___ Dataset excerpts ___

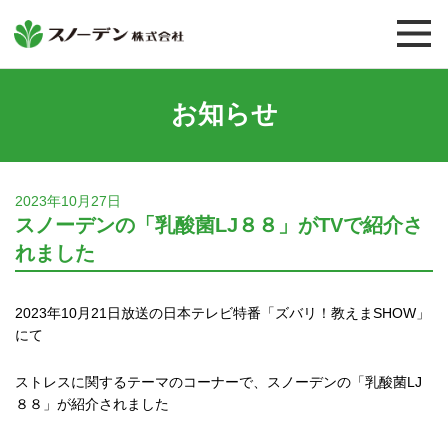
お知らせ
企業様向
オン
2023年10月27日
スノーデンの「乳酸菌LJ８８」がTVで紹介さ
医薬品
れました
化粧品
2023年10月21日放送の日本テレビ特番「ズバリ！教えまSHOW」
健康食品
にて
プラセンタ
ストレスに関するテーマのコーナーで、スノーデンの「乳酸菌LJ
８８」が紹介されました
サイタイ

___

• Your objective
Rewrite the text of the entries above, swapping every "スノーデン" for "Snowden" and keeping everything else the same. Omit the pictures from your answer.

• Result below
お知らせ
企業様向
オン
2023年10月27日
Snowdenの「乳酸菌LJ８８」がTVで紹介さ
医薬品
れました
化粧品
2023年10月21日放送の日本テレビ特番「ズバリ！教えまSHOW」
健康食品
にて
プラセンタ
ストレスに関するテーマのコーナーで、Snowdenの「乳酸菌LJ
８８」が紹介されました
サイタイ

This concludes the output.